Insgesamt kandidieren auf den am Freitag gewählten ersten 16 Plätzen zehn Frauen, darunter auf Platz 13 die als Anti-Braunkohle-Aktivistin und Kohlekommissions-Mitglied bekannt gewordene Antje Grothus. Damit steht die Landtagsfraktion vor einem Generationswechsel: Altgediente Grüne wie Ex-Umweltminister Johannes Remmel, die ehemalige Fraktionsvorsitzende Monika Düker oder Landtags-Vizepräsident Oliver Keymis treten nicht mehr an.

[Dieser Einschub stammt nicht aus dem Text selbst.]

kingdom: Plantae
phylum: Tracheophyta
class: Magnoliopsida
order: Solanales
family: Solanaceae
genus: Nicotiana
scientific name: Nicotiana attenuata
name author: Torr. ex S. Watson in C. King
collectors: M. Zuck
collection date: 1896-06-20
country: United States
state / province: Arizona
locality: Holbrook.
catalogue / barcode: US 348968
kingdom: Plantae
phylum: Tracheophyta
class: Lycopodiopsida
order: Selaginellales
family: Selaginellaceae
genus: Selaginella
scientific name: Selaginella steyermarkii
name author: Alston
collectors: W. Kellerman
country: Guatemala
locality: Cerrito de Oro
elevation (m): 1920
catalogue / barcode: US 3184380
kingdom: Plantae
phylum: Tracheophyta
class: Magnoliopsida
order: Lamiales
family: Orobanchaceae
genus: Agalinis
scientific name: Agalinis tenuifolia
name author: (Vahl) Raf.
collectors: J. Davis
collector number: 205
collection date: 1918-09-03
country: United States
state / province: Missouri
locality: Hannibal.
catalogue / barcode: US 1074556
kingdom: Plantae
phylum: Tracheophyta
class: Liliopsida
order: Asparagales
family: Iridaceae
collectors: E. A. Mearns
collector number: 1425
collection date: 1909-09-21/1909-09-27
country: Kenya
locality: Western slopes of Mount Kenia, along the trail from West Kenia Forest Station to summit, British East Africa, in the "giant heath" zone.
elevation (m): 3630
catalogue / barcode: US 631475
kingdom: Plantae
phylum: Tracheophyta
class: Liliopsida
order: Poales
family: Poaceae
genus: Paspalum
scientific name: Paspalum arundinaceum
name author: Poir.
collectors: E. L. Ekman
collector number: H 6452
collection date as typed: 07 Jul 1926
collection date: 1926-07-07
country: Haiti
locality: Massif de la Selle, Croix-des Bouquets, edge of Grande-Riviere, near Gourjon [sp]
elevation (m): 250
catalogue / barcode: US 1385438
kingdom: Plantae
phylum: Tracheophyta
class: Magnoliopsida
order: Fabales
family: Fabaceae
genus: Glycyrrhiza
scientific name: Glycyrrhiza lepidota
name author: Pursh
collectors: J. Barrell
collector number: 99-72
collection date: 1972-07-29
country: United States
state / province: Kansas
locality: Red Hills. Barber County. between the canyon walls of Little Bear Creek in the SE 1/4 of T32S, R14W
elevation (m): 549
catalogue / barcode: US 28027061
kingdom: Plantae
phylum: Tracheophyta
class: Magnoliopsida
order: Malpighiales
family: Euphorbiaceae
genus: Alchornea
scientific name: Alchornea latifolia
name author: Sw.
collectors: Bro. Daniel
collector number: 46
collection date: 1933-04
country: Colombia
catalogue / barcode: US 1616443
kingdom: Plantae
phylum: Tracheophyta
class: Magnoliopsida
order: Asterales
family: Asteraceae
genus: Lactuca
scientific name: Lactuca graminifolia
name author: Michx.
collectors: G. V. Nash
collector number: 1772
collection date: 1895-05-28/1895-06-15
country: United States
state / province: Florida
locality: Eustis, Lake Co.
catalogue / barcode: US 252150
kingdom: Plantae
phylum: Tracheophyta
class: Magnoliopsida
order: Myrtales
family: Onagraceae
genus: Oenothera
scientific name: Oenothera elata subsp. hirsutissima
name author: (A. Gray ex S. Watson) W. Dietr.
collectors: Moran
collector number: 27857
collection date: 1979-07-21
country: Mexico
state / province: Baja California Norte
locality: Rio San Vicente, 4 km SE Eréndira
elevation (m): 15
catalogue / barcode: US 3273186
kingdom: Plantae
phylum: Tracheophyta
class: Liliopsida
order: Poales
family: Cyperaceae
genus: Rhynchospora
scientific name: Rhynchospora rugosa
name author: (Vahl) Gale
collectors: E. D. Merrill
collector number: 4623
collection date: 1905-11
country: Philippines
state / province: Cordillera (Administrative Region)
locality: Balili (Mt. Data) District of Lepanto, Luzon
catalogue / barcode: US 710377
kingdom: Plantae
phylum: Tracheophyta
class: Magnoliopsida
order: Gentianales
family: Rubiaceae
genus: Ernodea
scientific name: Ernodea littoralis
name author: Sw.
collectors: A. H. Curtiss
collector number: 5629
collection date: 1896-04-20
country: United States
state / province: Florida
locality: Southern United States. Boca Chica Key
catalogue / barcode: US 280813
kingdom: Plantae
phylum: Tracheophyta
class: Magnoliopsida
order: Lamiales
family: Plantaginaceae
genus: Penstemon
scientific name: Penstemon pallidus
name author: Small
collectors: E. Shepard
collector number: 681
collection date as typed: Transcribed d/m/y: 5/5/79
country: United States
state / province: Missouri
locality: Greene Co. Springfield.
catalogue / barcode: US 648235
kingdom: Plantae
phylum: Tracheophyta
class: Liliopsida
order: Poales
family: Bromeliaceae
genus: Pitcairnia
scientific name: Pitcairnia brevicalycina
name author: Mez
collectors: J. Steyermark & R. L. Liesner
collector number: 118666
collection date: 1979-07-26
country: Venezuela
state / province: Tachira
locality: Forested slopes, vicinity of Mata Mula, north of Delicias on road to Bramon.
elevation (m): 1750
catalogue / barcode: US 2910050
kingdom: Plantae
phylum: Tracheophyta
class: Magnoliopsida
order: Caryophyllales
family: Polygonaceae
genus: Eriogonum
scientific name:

Eine wirkliche Kampfkandidatur gab es erst um Listenplatz 16: Ohne Unterstützung von Kreisverband oder Bezirk trat hier überraschend die Bochumer Sozialarbeiterin Cansin Köktürk an, die mit ihrer Kritik an der Berliner Ampel bei Markus Lanz bundesweit bekannt geworden ist. „Nein, ich habe kein Votum“, erklärte Köktürk. Allerdings stehe sie für „bedingungslose Menschlichkeit“, für „Solidarität“ mit Flüchtenden und Obdachlosen. Eine „Lobby“, ein „Netzwerk“ in der Partei brauche sie deshalb nicht – was ihr den Vorwurf mangelnder Teamfähigkeit einbrachte.

Gegen den Kommunalpolitiker Martin Metz, Fraktionschef im rheinischen Sankt Augustin, fiel Köktürk mit 18 zu 75 Prozent durch. Weitere 74 Listenplätze wollen die Grünen noch bis Sonntag besetzen.